(TEXTE RETENU)

Liss je crois, malheureusement pour notre portefeuille, que Yahia Belaskri ne nous laisse pas le choix: il faudra bien qu'on lise les deux romans !

kinzy a dit…

Bonjour Liss
Je découvre, je n'avais pas entendu parler de cet auteur.
@ un jeudi peut-être :)
Bises ma chère Liss

Liss a dit…

@ Françoise,
Il aura beau crier, le portefeuille, on ne l'écoutera pas, on achètera les livres de Belaskri et bien d'autres encore qui n'attendent que de passer entre nos mains.

@ Kinzy,
ma chère soeur, j'espère aussi qu'un prochain jour, j'aurai la chance de te revoir et je pourrais ainsi réparer mon étourderie de la fois dernière : je n'ai pu immortaliser notre rencontre alors que j'avais préparé l'appareil...

(MATÉRIEL SOURCE)
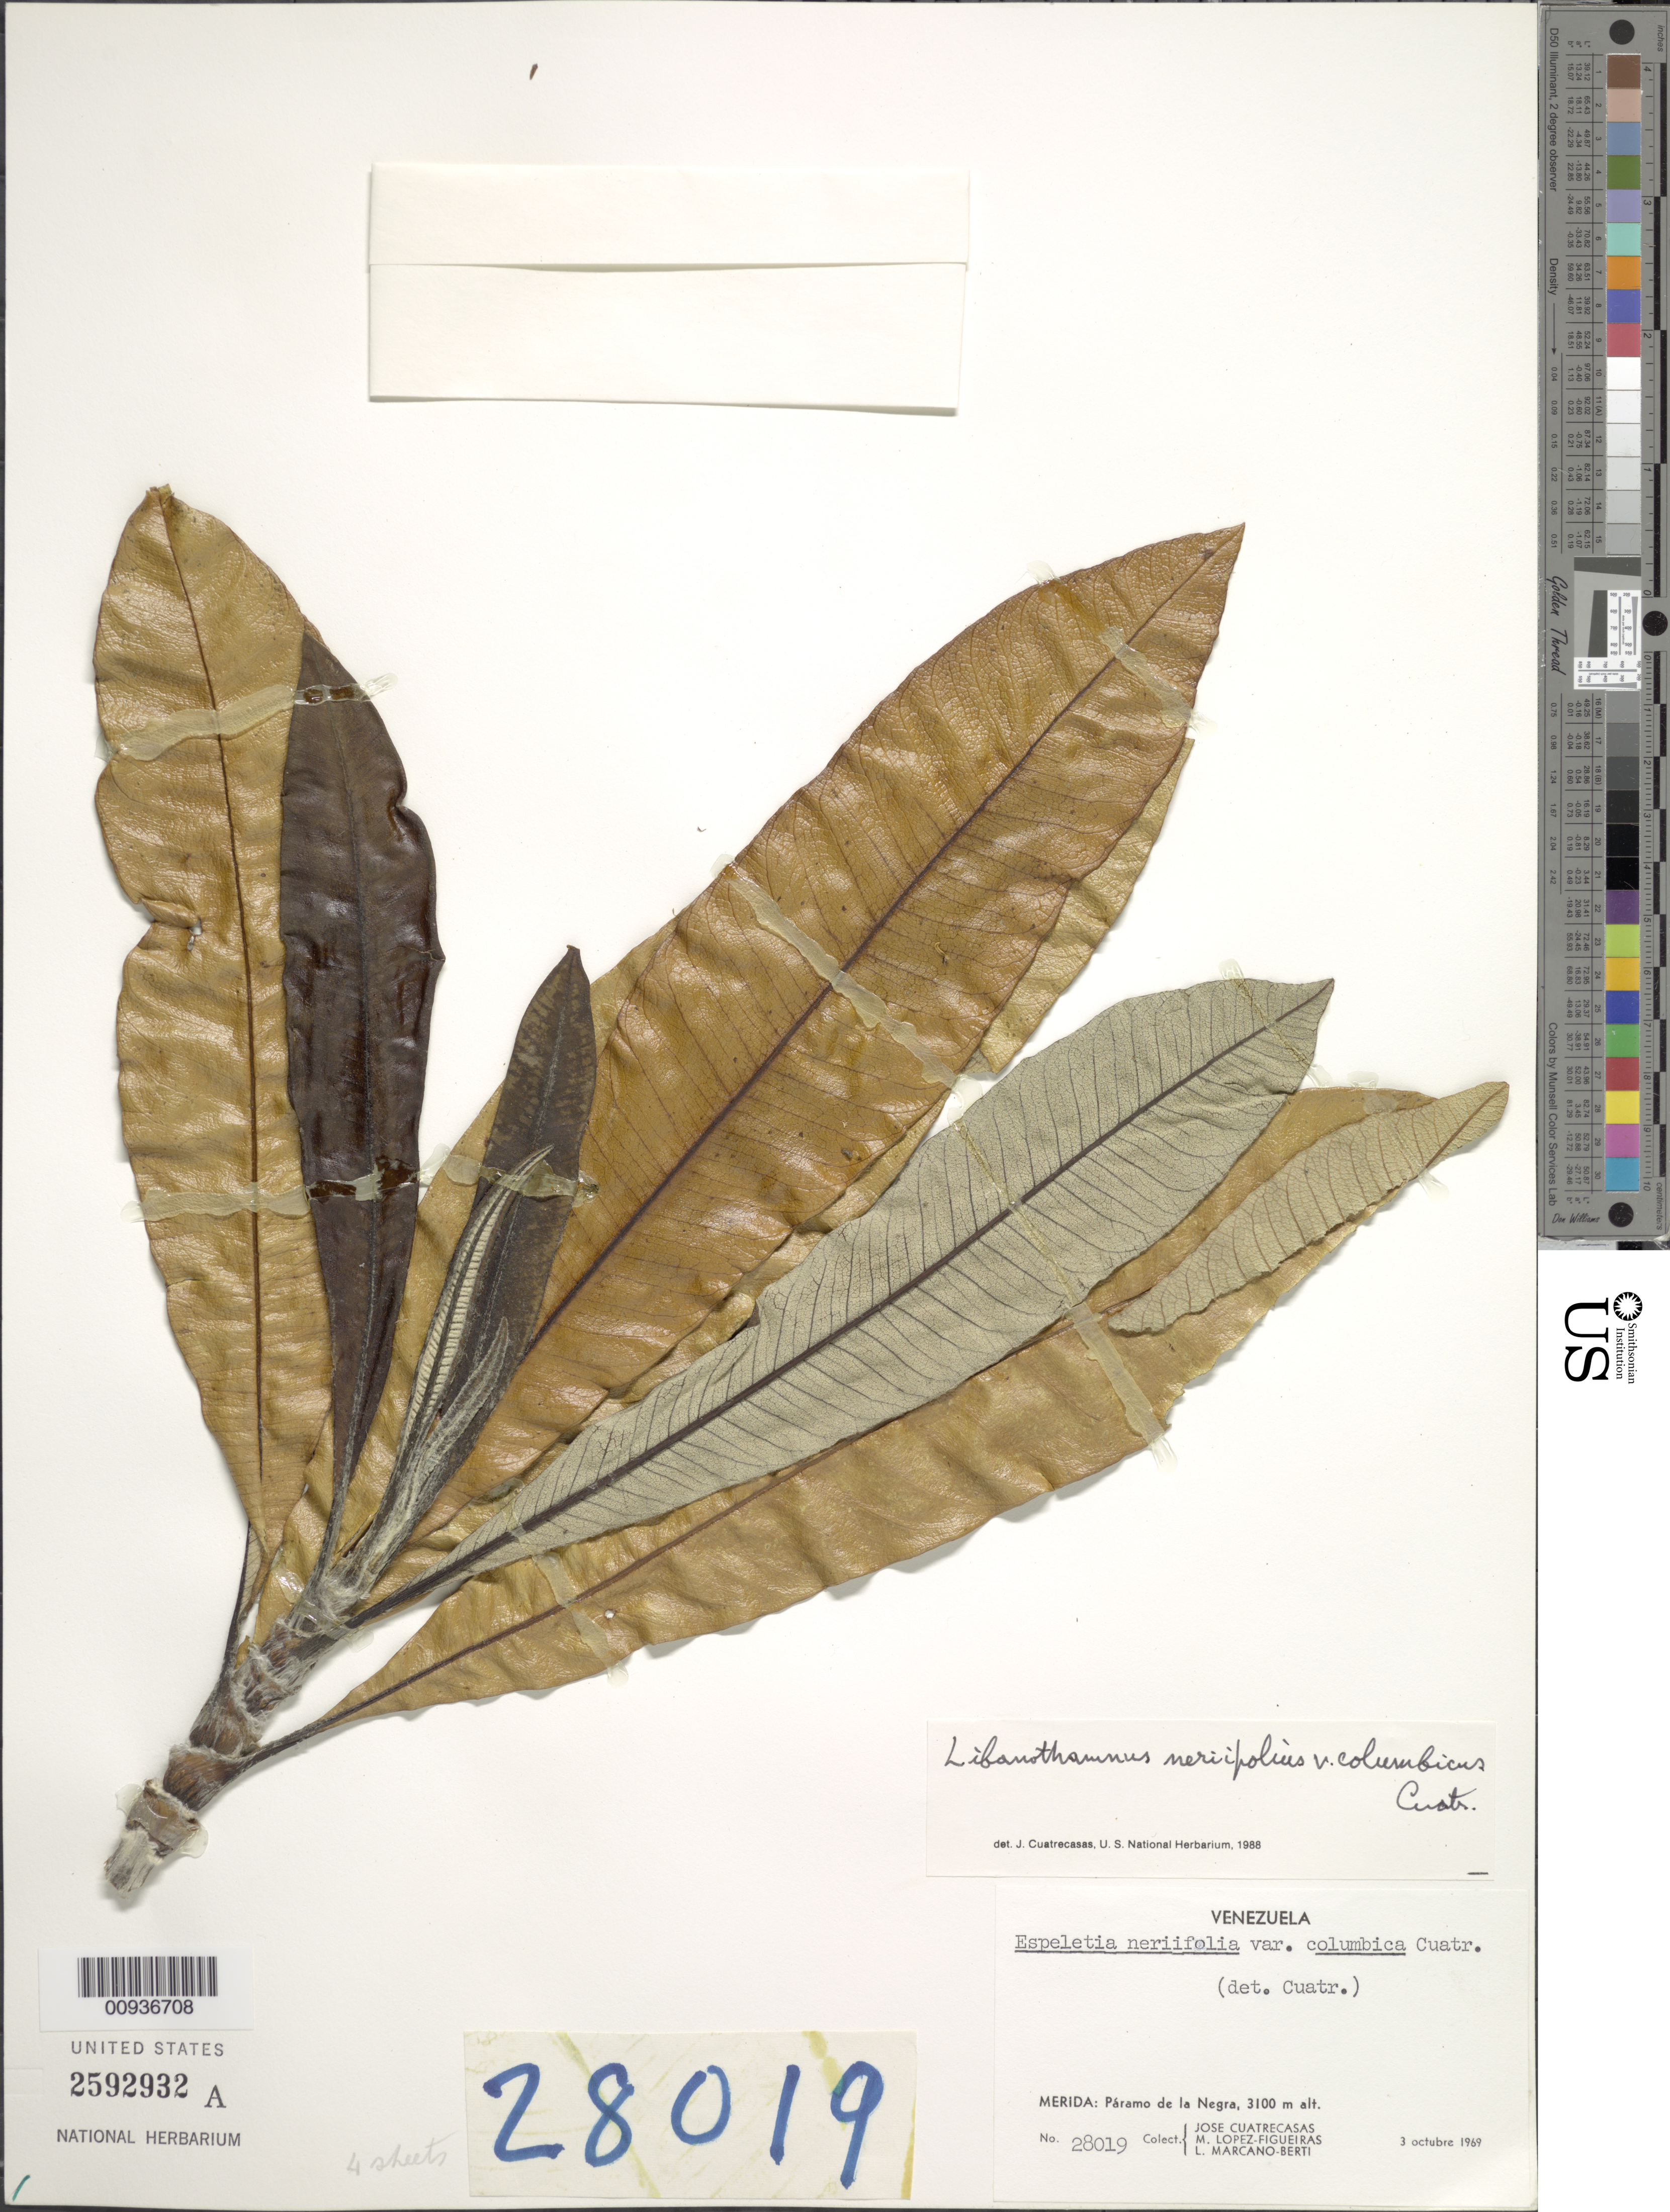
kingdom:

(TRAVAIL À RÉALISER)
Rédigez la suite des commentaires sur Yahia Belaskri en reprenant après le dernier message affiché. Ce matériel est indépendant des commentaires sur Yahia Belaskri.

(RÉPONSE)
GANGOUEUS a dit…

Soyez quand même sages, mesdames, avec vos porte-monnaies, la passion n'autorise pas tout, surtout en ces temps de crise...

Liss a dit…

Oui, mais comment réister, Gangoueus ? C'est trop dur...

Françoise a dit…

Chère Liss, maintenant que j'ai lu les deux romans de Yahia Belaskri, je te conseille encore plus vivement de lire le deuxième : moins de poésie sans doute, plus de violence, mais livre plus abouti je trouve ; j'ai un peu été gênée par cette énumération de personnages sur lesquels l'auteur ne s'attarde pas beaucoup parfois." si tu cherches la pluie elle vient d'en haut" est un roman qui m'a beaucoup troublée, " le bus dans la ville" est très bien mais ne m'a pas donné cette charge émotionnelle qui te fait refermer un livre en y pensant ensuite pendant longtemps .

Liss a dit…

Chère Françoise,

Yahia Belaskri devrait faire de toi son agent littéraire, tu es bien redoutable ! Et moi je suis bien faible quand il s'agit de résiter aux livres que mes amis me suggèrent avec tant de ferveur !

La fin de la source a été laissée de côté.